WASHINGTON - President Donald Trump took aim at familiar political targets and added a few fresh ones during a campaign-style rally Saturday night in an Upper Midwest state that gave him a surprising victory in the 2016 election.
Trump has been urging voters to support Republicans for Congress as a way of advancing his agenda. In his rally in Washington Township, he repeatedly pointed to Sen. Debbie Stabenow of Michigan as one of the Democrats who needed to be voted out.
After saying Stabenow was standing in the way of protecting U.S. borders and had voted against tax cuts, Trump said: "And you people just keep putting her back again and again and again. It's your fault."
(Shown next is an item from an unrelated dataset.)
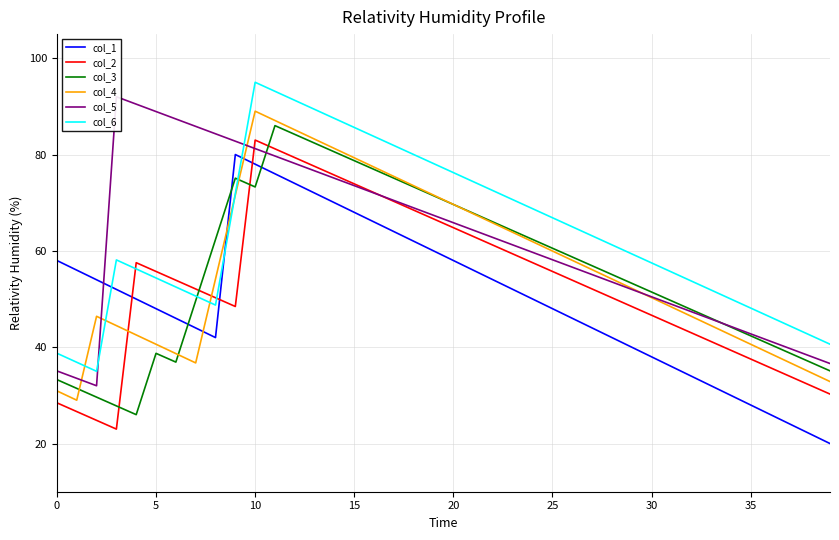

Which label corresponds to the largest value in the chart?

10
Earlier Saturday Trump tweeted criticism of Democratic Sen. Jon Tester of Montana over his role in the failed nomination of White House doctor Ronny Jackson to run the Department of Veterans Affairs, calling for Tester to resign or at least not be re-elected this fall.
In his rally remarks, Trump railed against the allegations Tester aired against Jackson and suggested that he could take a similar tack against the senator.
"I know things about Tester that I could say, too. And if I said 'em, he'd never be elected again," Trump said without elaborating.
As he has at similar events, Trump promoted top agenda items that energize grassroots conservatives -- appointing conservative judges, building a wall on the U.S.-Mexico border, ending "sanctuary cities" and protecting tax cuts approved by the Republican-led Congress. He also took credit for the warming relations between North and South Korea, telling his audience "we'll see how it goes."
Trump chose a friendly venue for his rally, which not coincidentally came the same night as the annual White House Correspondents' Dinner. He skipped the dinner last year, too, and attending a rally in which he took time to attack the news media and assure his audience -- as he did in Washington Township, about 40 miles north of Detroit -- that he'd rather be with them.
Ahead of the rally Trump said in a fundraising pitch that he had come up with something better than being stuck in a room "with a bunch of fake news liberals who hate me." He said he would rather spend the evening "with my favorite deplorables."
During the 2016 campaign, Clinton drew laughs when she told supporters at a private fundraiser that half of Trump supporters could be lumped into a "basket of deplorables" -- denouncing them as "racist, sexist, homophobic, xenophobic, Islamophobic, you name it."
Clinton later did a partial rollback, said she had been "grossly generalistic" and regretted saying the label fit "half" of Trump's supporters. But she didn't back down from the general sentiment.
Trump soon had the video running in his campaign ads, and his supporters wore the "deplorable" label as a badge of honor.
Trump repeatedly weaved back into immigration and his support for a border wall throughout the speech.
"If we don't get border security, we're going to have no choice, we'll close down the country," Trump said.
He accused Democrats of not wanting to secure the border and keep violent criminals out of the country.
"Debbie Stabenow is one of the leaders for weak borders and letting people in. I don't know how she gets away with it," Trump said. "A vote for a Democrat in November is a vote for open borders and crime. It's very simple. It's also a vote for much higher taxes."
Macomb County, the site of Trump's rally, is among the predominantly white counties known as a base for "Reagan Democrats" -- blue-collar voters who abandoned the Democratic Party for Ronald Reagan, but who can be intriguingly movable.
Democrat Barack Obama won the county twice in his White House runs, then Trump carried it by more than 11 percentage points.